Walk it out

Day 1 afternoon

Couldn’t keep my eyes open on the drive home from meeting at the National Solidarity Program with Jamshed. Pushed my self through till 9. Awake and anxious – mind in turmoil at 2:30am. Up at 4 and busied myself fixing Kevlar helmet and cleaning XLR cables and wondering why I am in a little room in Afghanistan cleaning XLR cables and tearing up foam padding to fix to the inside of a soldier’s helmet. Why? Got myself back on track: what is the role of economic development in war and conflict resolution and who should be doing it. Got it to make sense again. But the how is so stressed at this point in a project like this that you want to explode.

IT is surprising how quickly – in a matter of hours – intense  isolation dominates. The hotel is isolating – a bizarre but needed oasis. The room so small and while two walls are windows with good light one looks at a wall and one the glass covered hallway which means the heavy dank curtains must often be kept closed for privacy. Inside I have to work very hard not to let the closeness, floresentness, the darkness close in on cloud my mental state.

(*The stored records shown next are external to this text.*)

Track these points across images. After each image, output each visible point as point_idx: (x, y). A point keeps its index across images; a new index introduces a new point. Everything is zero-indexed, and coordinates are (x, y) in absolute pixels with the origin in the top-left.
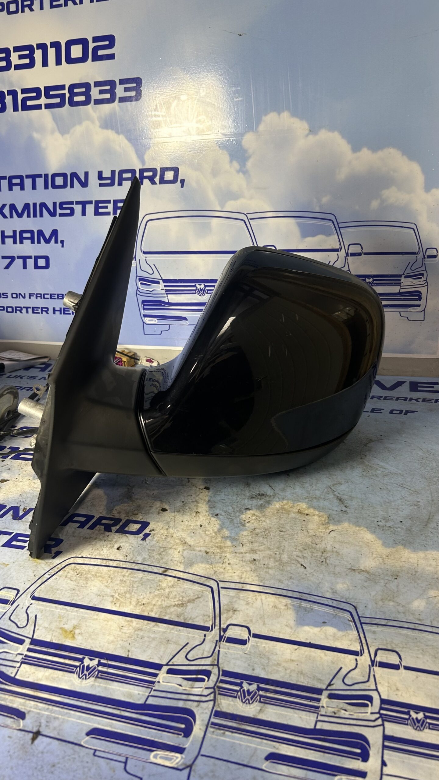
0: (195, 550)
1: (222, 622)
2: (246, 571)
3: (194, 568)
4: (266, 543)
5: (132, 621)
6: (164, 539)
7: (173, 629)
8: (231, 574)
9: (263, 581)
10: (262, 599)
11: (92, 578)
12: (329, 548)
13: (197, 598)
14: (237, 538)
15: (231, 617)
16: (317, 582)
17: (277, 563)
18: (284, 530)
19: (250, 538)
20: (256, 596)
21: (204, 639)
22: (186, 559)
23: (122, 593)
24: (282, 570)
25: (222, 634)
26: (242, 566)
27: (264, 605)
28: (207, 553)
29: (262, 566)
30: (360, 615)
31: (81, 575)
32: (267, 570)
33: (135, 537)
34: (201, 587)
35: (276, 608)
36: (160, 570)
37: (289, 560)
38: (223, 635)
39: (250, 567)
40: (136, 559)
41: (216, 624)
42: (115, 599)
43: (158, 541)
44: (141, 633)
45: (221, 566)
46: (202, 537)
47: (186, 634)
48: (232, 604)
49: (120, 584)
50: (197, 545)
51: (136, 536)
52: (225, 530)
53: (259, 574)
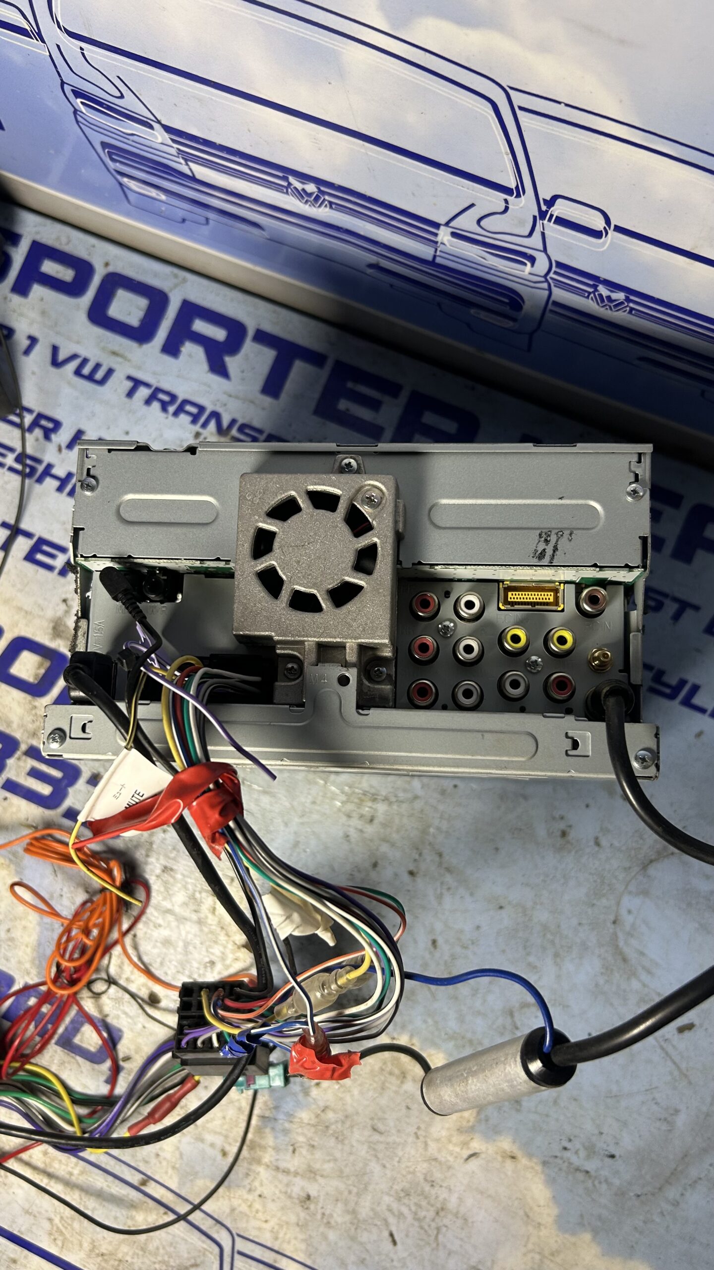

I inisisted on a walk at 6:45. I dressed up in my local garb – Kameez and Salwar- and headed out into the cool air and bright crisply clear morning. It is Friday morning, day of rest in Muslim countries, so the streets were relatively quiet at this time of day. I challenged myself that even if I only felt comfortable walking one block that I had to break out of this safe place. The hotel is built around a central sitting area – completely closed in on itself with heavy gates (the first with a large peace dove on it) double rolling doors, sand bagged guard houses for an entrance on a dirt side road.

The roads are everything one already knows from any other developing world city– at least asian. I could have just as well been walking down a street in Ahmedabad, India or Bandung, Indonesia – except with more ease. The streets are paved, the side streets rubble and dirt – all is very dry and dusty. The air, especially if there is a breeze is full of dust and sand. This morning it was calm and the air clean of dust and pollution. I was blessed to have streets with few people, few open shops and little traffic. I could walk calmly in the warm sun. People might look trying to place me but no one stared or discussed. The bakers were open – with their pit or large circular ovens, rounds of dough thrown onto the sides. One man crouchs around the hole and others work behind and beside crouching on carpets. The front has a window displaying stacks of bread with patterns and different shapes. A few tool shops, kiosks and benzine stores were open but most had the steel gates closed or rolled down. The filthy and dilapidated mall like buildings looked closed up. The walk was uneventful. I got to an opening near one of the several police checkpoints –where a few poorly uniformed and even more poorly shoed scruffy men with automatic riffles stop cars intermittently for pat downs and trunk checks. I can imagine after yesterday’s bombing there is more urgency to the task but it didn’t look it. Behind, the stone and gravel hills rise steeply coated in square buildings that rise up the ridges with black holes for windows. The top is covered with antennas and a control center of some sort. On the way back men streamed into the street with shovels headed to a construction site. At another corner four men got into a heated argument and then a flailing hair pulling kicking and punching fight. No question that the south asian temper and tension must only be exasperated by the decades of war, the current state of crisis and the brutal poverty.